** Provided data follows **
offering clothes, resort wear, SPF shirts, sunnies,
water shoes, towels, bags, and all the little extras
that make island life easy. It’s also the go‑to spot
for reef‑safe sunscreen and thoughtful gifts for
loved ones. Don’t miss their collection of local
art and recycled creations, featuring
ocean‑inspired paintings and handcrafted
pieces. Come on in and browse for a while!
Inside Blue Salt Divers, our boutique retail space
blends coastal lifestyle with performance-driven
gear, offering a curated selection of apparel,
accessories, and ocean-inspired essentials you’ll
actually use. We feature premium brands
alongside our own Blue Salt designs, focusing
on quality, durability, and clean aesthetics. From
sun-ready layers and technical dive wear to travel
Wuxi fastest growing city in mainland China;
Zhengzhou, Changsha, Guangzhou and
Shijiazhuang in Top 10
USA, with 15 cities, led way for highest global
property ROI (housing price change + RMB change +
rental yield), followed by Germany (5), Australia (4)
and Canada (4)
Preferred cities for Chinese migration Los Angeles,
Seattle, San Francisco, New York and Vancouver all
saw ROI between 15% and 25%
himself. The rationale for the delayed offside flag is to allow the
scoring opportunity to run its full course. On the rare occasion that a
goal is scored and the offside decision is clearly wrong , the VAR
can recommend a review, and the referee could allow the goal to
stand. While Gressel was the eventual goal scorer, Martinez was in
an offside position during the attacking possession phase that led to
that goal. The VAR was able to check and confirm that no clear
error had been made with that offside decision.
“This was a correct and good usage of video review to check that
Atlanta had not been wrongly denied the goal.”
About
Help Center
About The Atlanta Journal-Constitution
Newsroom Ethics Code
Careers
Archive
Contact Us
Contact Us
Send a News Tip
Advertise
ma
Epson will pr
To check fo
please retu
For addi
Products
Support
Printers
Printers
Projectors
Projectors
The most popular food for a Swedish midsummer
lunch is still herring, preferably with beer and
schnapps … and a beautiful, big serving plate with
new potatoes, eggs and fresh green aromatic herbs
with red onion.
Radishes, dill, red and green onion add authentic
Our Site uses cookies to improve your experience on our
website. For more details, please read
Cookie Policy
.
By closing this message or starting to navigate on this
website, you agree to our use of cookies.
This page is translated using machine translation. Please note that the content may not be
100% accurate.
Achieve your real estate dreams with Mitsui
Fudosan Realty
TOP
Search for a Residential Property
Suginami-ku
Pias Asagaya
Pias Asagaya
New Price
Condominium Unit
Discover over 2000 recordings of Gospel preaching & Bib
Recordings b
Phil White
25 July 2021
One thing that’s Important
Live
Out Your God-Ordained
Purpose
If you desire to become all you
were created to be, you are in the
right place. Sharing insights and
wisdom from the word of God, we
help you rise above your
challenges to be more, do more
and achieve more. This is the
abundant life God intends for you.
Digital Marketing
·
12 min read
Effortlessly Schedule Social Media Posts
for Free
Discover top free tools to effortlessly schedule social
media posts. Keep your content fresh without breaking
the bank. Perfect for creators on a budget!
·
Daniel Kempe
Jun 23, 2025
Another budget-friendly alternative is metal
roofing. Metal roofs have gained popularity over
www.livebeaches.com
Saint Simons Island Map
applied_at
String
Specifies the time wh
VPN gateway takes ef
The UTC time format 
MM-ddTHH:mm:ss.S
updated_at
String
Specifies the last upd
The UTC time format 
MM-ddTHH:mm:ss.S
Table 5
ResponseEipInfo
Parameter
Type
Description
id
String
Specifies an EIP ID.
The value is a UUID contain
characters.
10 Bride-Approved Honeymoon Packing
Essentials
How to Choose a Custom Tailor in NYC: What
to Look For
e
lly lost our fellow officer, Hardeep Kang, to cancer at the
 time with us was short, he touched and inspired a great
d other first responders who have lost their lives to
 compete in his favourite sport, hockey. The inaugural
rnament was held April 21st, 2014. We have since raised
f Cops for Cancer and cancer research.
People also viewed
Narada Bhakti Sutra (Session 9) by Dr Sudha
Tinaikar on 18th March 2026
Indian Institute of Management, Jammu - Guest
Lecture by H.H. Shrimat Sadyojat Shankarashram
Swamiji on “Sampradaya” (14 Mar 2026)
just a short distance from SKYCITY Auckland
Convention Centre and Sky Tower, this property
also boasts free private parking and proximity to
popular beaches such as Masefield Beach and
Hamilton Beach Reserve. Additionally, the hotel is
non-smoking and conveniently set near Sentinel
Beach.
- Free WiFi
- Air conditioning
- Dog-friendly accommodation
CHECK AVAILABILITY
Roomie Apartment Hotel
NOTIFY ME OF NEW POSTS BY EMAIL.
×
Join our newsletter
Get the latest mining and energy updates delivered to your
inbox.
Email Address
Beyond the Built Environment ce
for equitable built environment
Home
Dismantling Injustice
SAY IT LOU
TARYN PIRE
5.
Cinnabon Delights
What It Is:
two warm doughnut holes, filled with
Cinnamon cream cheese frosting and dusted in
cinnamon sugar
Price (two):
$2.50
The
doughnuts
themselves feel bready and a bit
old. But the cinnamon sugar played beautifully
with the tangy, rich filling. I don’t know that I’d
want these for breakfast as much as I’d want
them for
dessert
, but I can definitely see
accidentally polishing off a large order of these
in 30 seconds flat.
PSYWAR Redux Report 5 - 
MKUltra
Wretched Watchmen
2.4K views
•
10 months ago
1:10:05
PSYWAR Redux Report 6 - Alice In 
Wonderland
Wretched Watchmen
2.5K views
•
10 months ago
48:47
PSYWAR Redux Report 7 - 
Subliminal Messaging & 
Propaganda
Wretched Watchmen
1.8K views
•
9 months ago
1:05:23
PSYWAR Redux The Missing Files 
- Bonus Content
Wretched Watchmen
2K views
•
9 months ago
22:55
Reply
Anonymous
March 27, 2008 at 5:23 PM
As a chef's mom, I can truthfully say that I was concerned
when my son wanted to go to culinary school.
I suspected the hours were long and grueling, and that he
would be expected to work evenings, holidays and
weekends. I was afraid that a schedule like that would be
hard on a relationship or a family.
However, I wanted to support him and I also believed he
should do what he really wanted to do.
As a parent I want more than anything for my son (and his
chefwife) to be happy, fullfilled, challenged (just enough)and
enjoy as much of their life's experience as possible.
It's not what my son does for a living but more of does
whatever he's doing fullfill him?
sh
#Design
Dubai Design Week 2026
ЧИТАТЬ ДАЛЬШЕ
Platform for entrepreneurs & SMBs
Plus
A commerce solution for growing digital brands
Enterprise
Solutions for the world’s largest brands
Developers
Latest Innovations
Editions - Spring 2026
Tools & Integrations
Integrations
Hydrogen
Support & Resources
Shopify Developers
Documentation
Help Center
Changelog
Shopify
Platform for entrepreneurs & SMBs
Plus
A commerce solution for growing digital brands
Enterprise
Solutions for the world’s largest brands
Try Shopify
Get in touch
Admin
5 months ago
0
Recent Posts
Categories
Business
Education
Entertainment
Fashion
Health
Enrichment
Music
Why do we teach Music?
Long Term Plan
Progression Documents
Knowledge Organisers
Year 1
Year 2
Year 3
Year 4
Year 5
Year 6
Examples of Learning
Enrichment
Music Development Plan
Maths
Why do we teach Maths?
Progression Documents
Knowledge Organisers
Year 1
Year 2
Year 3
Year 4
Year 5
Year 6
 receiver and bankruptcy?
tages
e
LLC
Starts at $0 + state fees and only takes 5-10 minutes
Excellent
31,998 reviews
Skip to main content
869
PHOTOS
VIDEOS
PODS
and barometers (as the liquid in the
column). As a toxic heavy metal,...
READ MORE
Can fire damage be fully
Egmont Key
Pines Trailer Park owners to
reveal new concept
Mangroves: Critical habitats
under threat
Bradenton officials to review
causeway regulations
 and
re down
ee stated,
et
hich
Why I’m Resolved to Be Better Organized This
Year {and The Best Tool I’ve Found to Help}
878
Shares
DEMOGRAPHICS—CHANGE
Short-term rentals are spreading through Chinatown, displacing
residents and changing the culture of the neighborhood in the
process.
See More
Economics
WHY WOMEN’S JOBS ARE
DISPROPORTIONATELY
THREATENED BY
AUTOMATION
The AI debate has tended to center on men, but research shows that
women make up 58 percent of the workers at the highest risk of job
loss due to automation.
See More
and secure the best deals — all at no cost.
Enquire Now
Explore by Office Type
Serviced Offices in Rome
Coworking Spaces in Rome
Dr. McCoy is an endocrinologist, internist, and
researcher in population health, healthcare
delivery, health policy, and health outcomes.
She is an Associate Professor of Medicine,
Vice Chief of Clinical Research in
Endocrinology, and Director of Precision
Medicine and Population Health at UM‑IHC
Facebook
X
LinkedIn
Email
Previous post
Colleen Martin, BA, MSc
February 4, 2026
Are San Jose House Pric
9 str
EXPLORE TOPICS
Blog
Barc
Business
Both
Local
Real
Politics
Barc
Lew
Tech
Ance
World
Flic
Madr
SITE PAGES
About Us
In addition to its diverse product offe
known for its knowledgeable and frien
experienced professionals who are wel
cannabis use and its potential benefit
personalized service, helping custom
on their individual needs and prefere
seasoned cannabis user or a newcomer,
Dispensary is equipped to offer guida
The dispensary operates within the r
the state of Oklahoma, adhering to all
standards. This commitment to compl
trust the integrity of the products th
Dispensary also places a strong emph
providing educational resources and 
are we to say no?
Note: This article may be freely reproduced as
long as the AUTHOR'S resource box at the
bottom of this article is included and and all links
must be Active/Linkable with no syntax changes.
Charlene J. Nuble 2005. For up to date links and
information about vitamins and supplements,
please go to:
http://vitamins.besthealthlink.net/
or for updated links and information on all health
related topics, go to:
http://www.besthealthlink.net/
** End of Provided data **
- _Job item_
Output the stretch from the first line through the line containing "loved ones. Don’t" as a JSON list of strings, one string for each line and no blank lines.

- _Response_
[
  "offering clothes, resort wear, SPF shirts, sunnies,",
  "water shoes, towels, bags, and all the little extras",
  "that make island life easy. It’s also the go‑to spot",
  "for reef‑safe sunscreen and thoughtful gifts for",
  "loved ones. Don’t miss their collection of local"
]